Brassaï, On the Outskirts of Mordelles (Rennes Region) , 1953. © Estate Brassaï Succession, Paris. Courtesy of the Estate Brassaï Succession, Paris.

Brassaï, Billiard Player, Boulevard de Rochechouart , 1932–33. © Estate Brassaï Succession, Paris. Courtesy of the Estate Brassaï Succession, Paris;

Of course, Brassaï was just one of many photographers captivated by Paris.
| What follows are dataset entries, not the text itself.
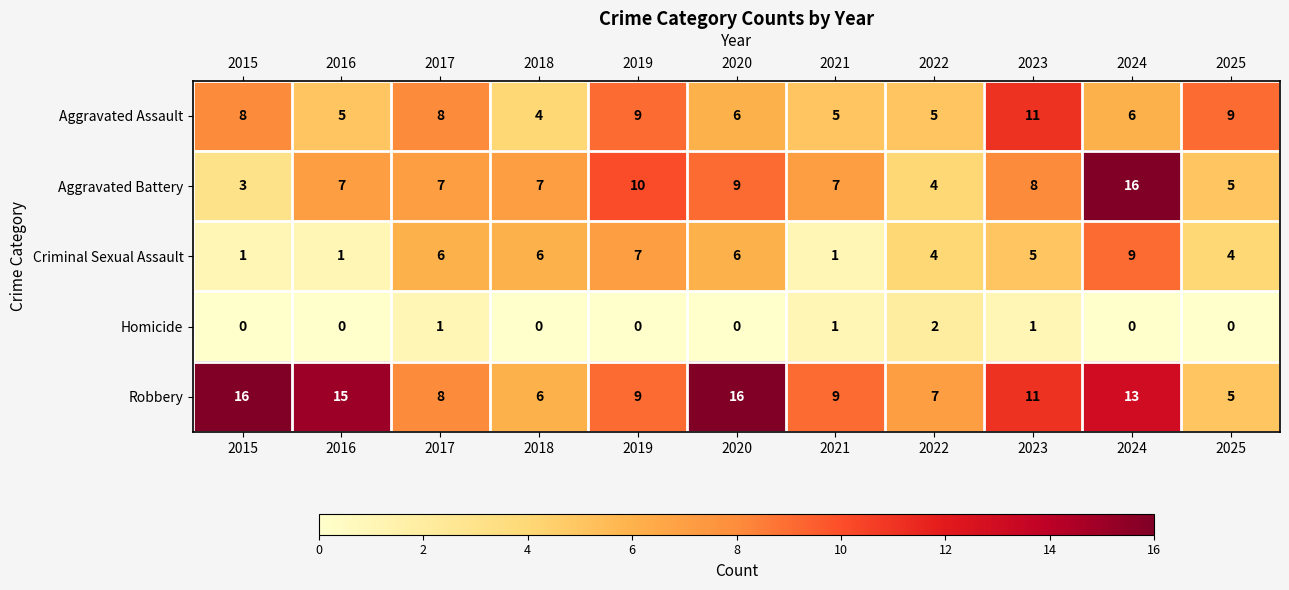

At how many categories does at least one series exceed 12?

4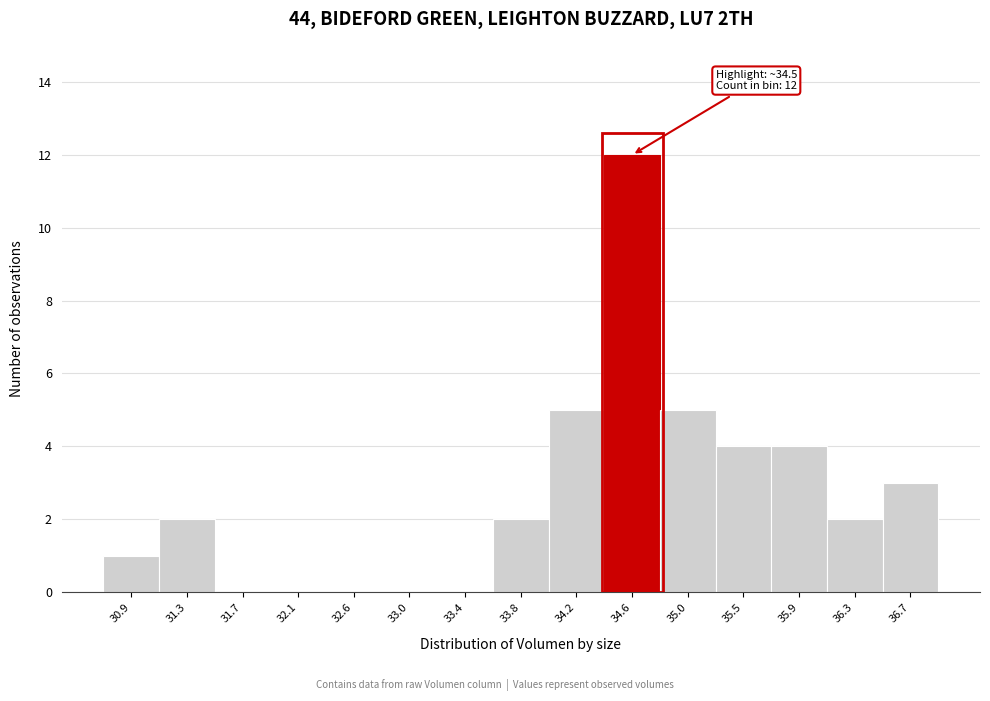

Which range on the x-axis has the tallest bar?

34.40 to 34.85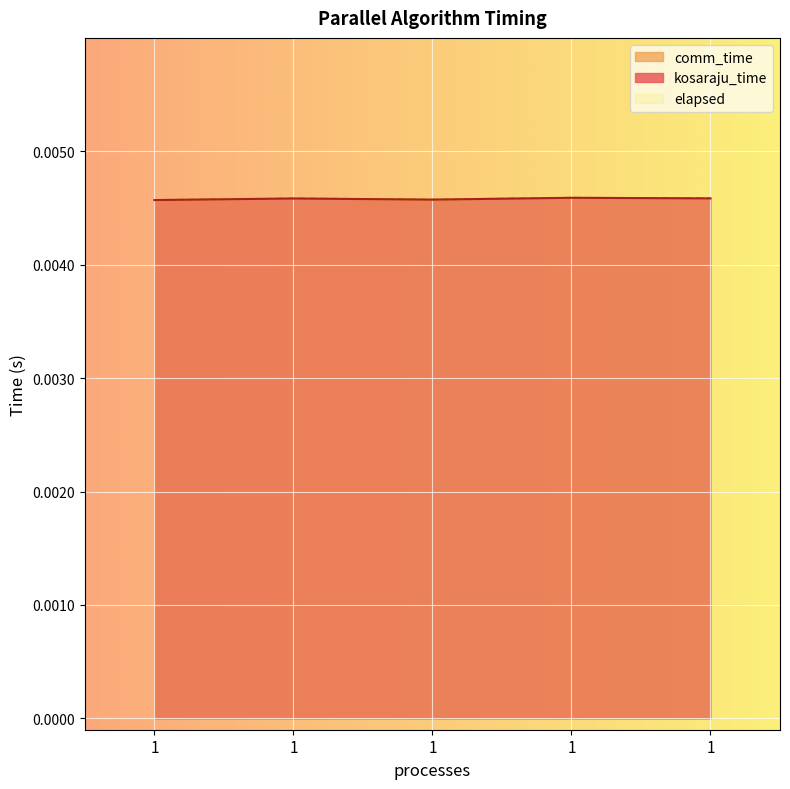

Does the chart display data point markers on the line(s)?

No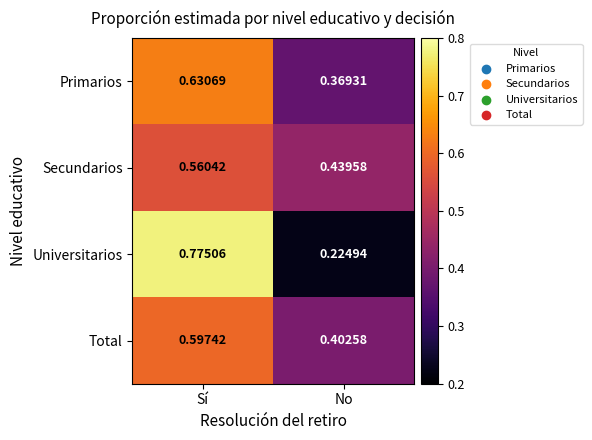

At which label is Primarios closest to 0?

No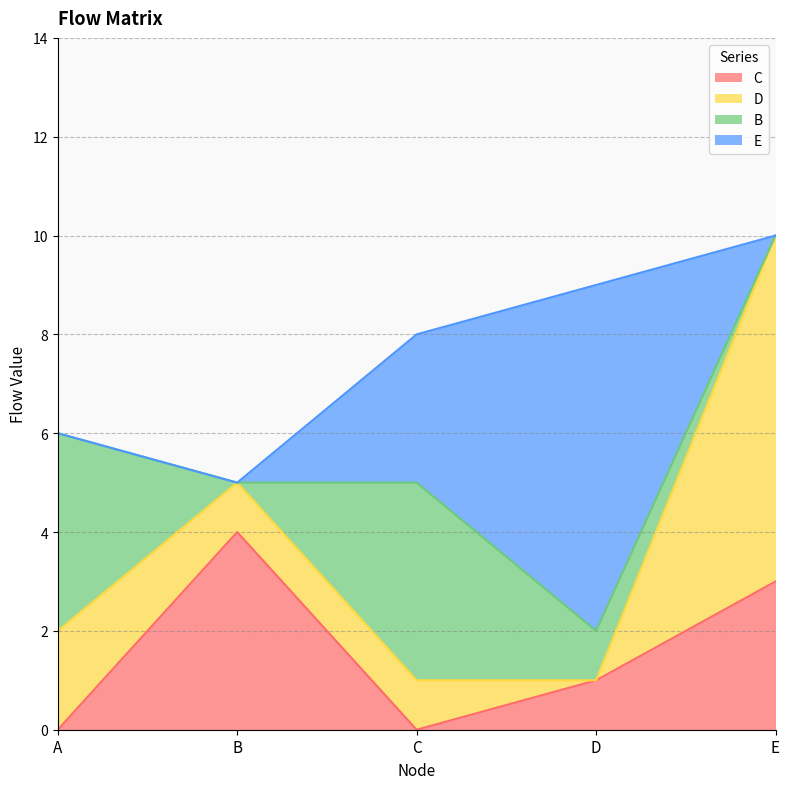

Where is C nearest to the value 2?

D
Fellow Hungarian native André Kertész and Frenchman Henri Cartier-Bresson were two of the major talents working with the same subject material in the 1930s. “What set Brassaï apart from Kertész, and indeed from all the photographers of Paris,” writes David Travis in At the Edge of Light: Thoughts on Photography and Photographers, on Talent and Genius, “is that he wanted to picture what was obscured from everyday view, what was dangerous, and, most of all, what was forbidden.” Brassaï’s camera lingered on prostitutes, gang members, and the queer community in the interwar era—he gained entrance to Le Monocle, a lesbian nightclub in Montmartre; and Suzy’s, a brothel, among other underground venues.

“We’re looking at these views of 1930s Parisian society,” says Lehtinen, “but they’re also these incredible reflections on broader themes of community, labor, sexuality, gender, class, solitude…alienation, strangeness.” The surface glamour and appealing sinfulness of Brassaï’s pictures may initially captivate us. Yet it’s their deeply emotive, cinematic quality that transforms his subjects into characters with intergenerational appeal—none more so than the city of Paris itself.